Rising temperatures are already increasing the risk of wildfires. Over the last decade years, the Amazon has experienced a series of unusual droughts that has seen the level of the river drop to the point where only mudflats are left on some occasions. In 2005, the drought was so severe it was dubbed a one-in-100-year event. But an even more extensive drought followed on in 2010.

On both occasions, scientists believe the Amazon went from being a net absorber of carbon dioxide to a net emitter: during the 2005 drought the forest went from previously absorbing of about 2bn tonnes of CO2 to emitting as much as 5bn tonnes of CO₂ – almost as high as the 5.4bn tonnes emitted annually by the US, the second biggest emitter of emissions in the world.

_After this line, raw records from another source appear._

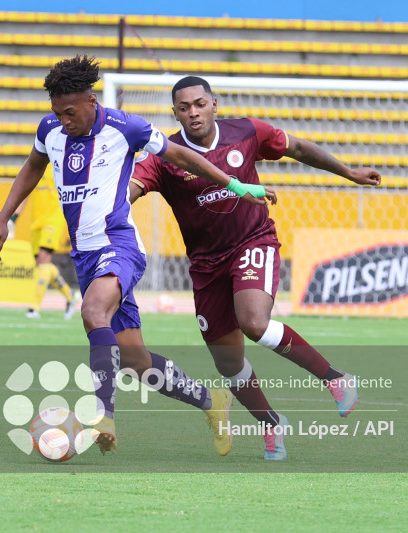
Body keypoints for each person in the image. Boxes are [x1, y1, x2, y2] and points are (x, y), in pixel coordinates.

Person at [0, 56, 275, 455]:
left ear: (91, 100)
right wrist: (4, 218)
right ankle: (212, 402)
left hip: (119, 245)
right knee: (134, 361)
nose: (63, 120)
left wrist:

The damage done by the 2010 drought was even worse. The massive Rio Negro river – the biggest tributary of the Amazon – saw its water level fall to its lowest level since record began more than a century ago. On that occasion, the forest expelled some 8bn tonnes of CO₂, scientists said.

A more regional drought in 2007, which mainly affected southeast Amazonia, caused a significant increase in forest fires in the area, which burned about ten- times more forest than in typical years – an area equivalent to a million soccer fields.

The scientists believe that the findings show that the response of the Amazon to rising global temperatures and the increased risk of severe drought years can be unpredictable and “non-linear” because of a sudden breach of an irreversible tipping point.